The overall variance-covariance matrix is made up of submatrices for each subject
- Example: Varying Intercepts Model
  - Shows 5 subjects — each with 6 observations ($6 \times 6$ matrices).
  - Observations from one person have no covariance with another person (light gray area)
  - Within the subject matrix, there are variances on the diagonal and covariances of observations on the off-diagonal
    - Cell values are from the GPA varying intecepts model (link).
    - The diagonal (orange) is the total variance (Between + Within-Subject).
    - The off-diagonal values is the Between-Subject intercept variance
  - The reason for using between-subject variances and the overall variance for the cell values comes from them being components of the ICC (I think). The ICC can be interpreted as the correlation of two observations from the same group (wiki).
Types
- Each matrix represents 1 subject (aka unit, group, cluster, etc.) and each row/column represents one observation. Every subject’s matrix is the same.
- Compound Symmetry
  \[ \Sigma = \begin{bmatrix} \sigma^2 & \rho & \rho \\ \rho & \sigma^2 & \rho \\ \rho & \rho & \sigma^2 \end{bmatrix} \]
  - Also referred to as an exchangeable correlation structure since the correlations between any two observations within the same cluster are assumed to be the same, regardless of the time points or the ordering of the observations.
  - Structure of the typical mixed effects model
  - Sphericity is a relaxed form of compound symmetry, where all the correlations have the same value, i.e. $\rho_1 = \rho_2 = \rho_3$, and all variances are equal.
    - A Mixed ANOVA assumption is sphericity
- Heterogeneous Variance
  \[ \Sigma = \begin{bmatrix} \sigma_1^2 & 0 & 0 \\ 0 & \sigma_2^2 & 0 \\ 0 & 0 & \sigma_3^2 \end{bmatrix} \]
  - Each measure for each subject has an estimated variance and those are constant for each subject.
  - My current understanding is that this is between-subject variance.
  - For example, $\sigma_1^2$ is the variance between each subject’s first observation.
- Unstructured (or Symmetric) Correlation
  \[ \Sigma = \begin{bmatrix} \sigma^2 & \rho_1 & \rho_2 \\ \rho_1 & \sigma^2 & \rho_3 \\ \rho_2 & \rho_3 & \sigma^2 \end{bmatrix} \]
  - Variances are the same, but the correlations between observations are different
- Autocorrelation
  \[ \Sigma = \begin{bmatrix} \sigma^2 & \rho & \rho^2 & \rho^3 \\ \rho & \sigma^2 & \rho & \rho^2 \\ \rho^2 & \rho & \sigma^2 & \rho \\ \rho^3 & \rho^2 & \rho & \sigma^2 \\ \end{bmatrix} \]
  - Autocorrelation is when there is a time relationship between observations.

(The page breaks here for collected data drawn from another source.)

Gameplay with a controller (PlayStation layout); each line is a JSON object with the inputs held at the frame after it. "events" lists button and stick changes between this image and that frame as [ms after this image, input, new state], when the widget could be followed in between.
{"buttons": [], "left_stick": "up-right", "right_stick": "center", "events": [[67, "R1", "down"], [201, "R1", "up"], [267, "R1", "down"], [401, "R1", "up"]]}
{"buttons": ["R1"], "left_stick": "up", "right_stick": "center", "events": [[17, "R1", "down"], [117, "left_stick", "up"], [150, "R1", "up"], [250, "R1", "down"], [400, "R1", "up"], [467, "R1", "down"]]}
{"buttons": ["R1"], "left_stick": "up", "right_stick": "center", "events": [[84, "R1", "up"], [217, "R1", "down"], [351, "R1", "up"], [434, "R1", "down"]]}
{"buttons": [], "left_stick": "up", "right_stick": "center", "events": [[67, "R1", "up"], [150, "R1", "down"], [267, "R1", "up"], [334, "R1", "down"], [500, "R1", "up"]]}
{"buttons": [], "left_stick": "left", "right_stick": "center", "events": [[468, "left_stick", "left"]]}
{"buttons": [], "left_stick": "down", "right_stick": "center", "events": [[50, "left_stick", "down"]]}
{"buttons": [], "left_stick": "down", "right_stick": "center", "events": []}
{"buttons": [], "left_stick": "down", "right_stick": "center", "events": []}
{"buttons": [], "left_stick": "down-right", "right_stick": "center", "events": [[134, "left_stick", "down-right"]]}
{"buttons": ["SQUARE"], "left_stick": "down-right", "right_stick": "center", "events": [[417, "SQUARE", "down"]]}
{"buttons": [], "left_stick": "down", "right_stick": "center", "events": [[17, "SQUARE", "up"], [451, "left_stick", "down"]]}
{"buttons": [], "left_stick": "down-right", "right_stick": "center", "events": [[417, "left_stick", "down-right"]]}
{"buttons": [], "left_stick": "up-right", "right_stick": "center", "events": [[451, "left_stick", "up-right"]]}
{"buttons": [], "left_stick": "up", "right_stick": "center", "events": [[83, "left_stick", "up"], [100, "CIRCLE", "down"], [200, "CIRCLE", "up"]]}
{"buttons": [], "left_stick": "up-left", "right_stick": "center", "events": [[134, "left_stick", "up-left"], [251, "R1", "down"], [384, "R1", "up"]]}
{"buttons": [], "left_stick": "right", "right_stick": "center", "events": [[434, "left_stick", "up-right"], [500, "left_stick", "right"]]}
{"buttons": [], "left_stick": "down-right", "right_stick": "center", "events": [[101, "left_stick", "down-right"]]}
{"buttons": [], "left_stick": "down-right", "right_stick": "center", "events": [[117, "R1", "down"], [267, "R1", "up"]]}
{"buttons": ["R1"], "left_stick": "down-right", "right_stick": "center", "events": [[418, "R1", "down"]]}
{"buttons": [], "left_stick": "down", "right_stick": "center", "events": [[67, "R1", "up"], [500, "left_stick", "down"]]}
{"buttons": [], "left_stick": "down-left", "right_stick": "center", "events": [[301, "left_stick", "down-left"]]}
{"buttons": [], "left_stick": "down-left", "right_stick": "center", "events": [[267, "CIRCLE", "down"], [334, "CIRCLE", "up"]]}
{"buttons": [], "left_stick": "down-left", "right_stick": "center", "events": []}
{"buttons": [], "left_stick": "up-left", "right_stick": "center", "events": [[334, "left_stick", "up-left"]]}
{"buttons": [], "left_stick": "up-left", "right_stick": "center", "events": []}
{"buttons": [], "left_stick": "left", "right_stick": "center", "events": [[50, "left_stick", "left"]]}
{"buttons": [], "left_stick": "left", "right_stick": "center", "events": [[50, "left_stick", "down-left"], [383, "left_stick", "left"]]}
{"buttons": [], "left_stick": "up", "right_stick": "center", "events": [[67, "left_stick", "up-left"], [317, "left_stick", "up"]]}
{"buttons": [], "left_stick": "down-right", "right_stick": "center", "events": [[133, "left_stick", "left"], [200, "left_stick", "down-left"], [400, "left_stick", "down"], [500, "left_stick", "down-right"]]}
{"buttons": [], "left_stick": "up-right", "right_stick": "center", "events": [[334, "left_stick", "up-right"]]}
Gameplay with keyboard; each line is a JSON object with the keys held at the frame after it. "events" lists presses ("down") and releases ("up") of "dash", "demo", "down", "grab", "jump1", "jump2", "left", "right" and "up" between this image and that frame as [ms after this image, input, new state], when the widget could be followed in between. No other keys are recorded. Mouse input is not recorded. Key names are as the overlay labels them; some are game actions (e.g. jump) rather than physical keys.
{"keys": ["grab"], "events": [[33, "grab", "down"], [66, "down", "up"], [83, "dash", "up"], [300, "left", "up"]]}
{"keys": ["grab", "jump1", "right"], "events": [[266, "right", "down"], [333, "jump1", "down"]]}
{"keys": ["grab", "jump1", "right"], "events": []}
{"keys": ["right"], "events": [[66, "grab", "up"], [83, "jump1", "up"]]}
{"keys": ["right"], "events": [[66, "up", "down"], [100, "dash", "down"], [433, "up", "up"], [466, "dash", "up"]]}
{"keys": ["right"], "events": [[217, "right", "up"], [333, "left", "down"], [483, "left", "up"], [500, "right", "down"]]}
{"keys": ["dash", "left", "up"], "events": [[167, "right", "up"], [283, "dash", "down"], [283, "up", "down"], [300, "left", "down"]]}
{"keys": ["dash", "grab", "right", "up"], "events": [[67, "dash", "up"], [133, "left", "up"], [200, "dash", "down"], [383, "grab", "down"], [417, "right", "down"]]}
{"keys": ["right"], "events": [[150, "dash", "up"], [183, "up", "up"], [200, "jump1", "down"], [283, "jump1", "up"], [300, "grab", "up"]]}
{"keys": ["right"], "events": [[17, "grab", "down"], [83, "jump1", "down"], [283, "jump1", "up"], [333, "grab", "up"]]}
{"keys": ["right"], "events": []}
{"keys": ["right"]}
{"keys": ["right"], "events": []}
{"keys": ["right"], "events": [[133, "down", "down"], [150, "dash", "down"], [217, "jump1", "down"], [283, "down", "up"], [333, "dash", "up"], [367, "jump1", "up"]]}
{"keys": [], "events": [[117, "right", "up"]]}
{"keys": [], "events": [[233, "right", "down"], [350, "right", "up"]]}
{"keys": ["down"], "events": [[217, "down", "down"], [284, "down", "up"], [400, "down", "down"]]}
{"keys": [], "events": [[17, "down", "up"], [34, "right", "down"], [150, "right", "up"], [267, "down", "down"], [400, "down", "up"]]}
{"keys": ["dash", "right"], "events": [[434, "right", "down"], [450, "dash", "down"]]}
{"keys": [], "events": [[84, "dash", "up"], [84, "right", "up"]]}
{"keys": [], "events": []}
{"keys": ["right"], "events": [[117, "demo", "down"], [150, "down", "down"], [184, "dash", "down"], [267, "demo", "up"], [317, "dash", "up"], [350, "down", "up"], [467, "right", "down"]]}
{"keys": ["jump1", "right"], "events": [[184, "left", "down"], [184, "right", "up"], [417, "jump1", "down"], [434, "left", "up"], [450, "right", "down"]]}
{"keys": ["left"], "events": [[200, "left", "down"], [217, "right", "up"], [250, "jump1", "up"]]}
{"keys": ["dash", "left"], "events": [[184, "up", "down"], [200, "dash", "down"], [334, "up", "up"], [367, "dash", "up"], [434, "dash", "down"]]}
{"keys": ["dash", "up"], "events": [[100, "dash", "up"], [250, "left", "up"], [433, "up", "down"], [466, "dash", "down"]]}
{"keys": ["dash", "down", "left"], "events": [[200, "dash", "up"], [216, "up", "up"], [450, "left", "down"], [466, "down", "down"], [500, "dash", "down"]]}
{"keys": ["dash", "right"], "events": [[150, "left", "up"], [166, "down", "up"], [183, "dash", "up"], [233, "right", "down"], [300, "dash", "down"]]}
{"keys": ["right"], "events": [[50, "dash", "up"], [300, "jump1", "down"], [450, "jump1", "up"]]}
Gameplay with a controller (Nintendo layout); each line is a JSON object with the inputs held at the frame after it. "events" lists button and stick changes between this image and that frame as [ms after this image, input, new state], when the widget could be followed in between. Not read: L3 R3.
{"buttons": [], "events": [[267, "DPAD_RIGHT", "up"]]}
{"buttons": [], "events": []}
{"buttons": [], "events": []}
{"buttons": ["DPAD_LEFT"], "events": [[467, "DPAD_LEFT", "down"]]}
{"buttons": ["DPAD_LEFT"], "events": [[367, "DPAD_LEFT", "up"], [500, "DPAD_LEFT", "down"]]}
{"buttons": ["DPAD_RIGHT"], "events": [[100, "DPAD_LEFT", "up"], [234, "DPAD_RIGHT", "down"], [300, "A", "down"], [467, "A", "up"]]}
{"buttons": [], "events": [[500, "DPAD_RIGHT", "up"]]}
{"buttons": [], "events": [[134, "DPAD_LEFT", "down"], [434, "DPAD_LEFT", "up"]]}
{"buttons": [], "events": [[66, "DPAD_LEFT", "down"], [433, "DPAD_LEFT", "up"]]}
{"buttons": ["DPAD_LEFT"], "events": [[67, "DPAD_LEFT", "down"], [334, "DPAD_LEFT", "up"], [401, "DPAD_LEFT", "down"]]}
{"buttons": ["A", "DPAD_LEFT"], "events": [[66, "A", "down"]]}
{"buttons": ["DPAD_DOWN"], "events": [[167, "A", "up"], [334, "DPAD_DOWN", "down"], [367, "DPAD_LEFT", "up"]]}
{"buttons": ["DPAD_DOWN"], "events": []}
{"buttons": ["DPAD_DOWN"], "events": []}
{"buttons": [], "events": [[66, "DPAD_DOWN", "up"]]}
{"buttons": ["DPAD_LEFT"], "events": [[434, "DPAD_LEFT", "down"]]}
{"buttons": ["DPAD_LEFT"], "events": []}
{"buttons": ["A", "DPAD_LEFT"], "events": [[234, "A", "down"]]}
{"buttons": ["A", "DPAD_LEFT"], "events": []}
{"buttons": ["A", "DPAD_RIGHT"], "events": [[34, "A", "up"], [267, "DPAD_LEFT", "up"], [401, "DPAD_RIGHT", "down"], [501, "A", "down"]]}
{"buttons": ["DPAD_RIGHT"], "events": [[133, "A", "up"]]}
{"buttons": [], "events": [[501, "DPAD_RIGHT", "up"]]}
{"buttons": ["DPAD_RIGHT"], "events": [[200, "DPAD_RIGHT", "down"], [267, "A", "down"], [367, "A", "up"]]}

Variances are the same, but correlations are powers of a single correlation ($\rho$) value which is the lag 1 correlation (AR1).
  - This structure assumes observations closer in time would be more strongly correlated than those further apart, or that the variance changes over time

Examples

Heterogeneous Variance

Example 1: {glmmTMB}

Data

Code

dplyr::glimpse(gpa)
#> Rows: 1,200
#> Columns: 10
#> $ student  <fct> 1, 1, 1, 1, 1, 1, 2, 2, 2, 2, 2, 2, 3, 3, 3, 3, 3, 3, 4, 4, 4, 4, 4, 4, 5, 5, 5, 5, 5, 5, 6, 6, 6, 6, 6, 6, 7, 7, 7, …
#> $ occas    <fct> year 1 semester 1, year 1 semester 2, year 2 semester 1, year 2 semester 2, year 3 semester 1, year 3 semester 2, yea…
#> $ gpa      <dbl> 2.3, 2.1, 3.0, 3.0, 3.0, 3.3, 2.2, 2.5, 2.6, 2.6, 3.0, 2.8, 2.4, 2.9, 3.0, 2.8, 3.3, 3.4, 2.5, 2.7, 2.4, 2.7, 2.9, 2.…
#> $ job      <fct> 2 hours, 2 hours, 2 hours, 2 hours, 2 hours, 2 hours, 2 hours, 3 hours, 2 hours, 2 hours, 2 hours, 2 hours, 2 hours, …
#> $ sex      <fct> female, female, female, female, female, female, male, male, male, male, male, male, female, female, female, female, f…
#> $ highgpa  <dbl> 2.8, 2.8, 2.8, 2.8, 2.8, 2.8, 2.5, 2.5, 2.5, 2.5, 2.5, 2.5, 2.5, 2.5, 2.5, 2.5, 2.5, 2.5, 3.8, 3.8, 3.8, 3.8, 3.8, 3.…
#> $ admitted <fct> yes, yes, yes, yes, yes, yes, no, no, no, no, no, no, yes, yes, yes, yes, yes, yes, no, no, no, no, no, no, yes, yes,…
#> $ year     <dbl> 1, 1, 2, 2, 3, 3, 1, 1, 2, 2, 3, 3, 1, 1, 2, 2, 3, 3, 1, 1, 2, 2, 3, 3, 1, 1, 2, 2, 3, 3, 1, 1, 2, 2, 3, 3, 1, 1, 2, …
#> $ semester <fct> 1, 2, 1, 2, 1, 2, 1, 2, 1, 2, 1, 2, 1, 2, 1, 2, 1, 2, 1, 2, 1, 2, 1, 2, 1, 2, 1, 2, 1, 2, 1, 2, 1, 2, 1, 2, 1, 2, 1, …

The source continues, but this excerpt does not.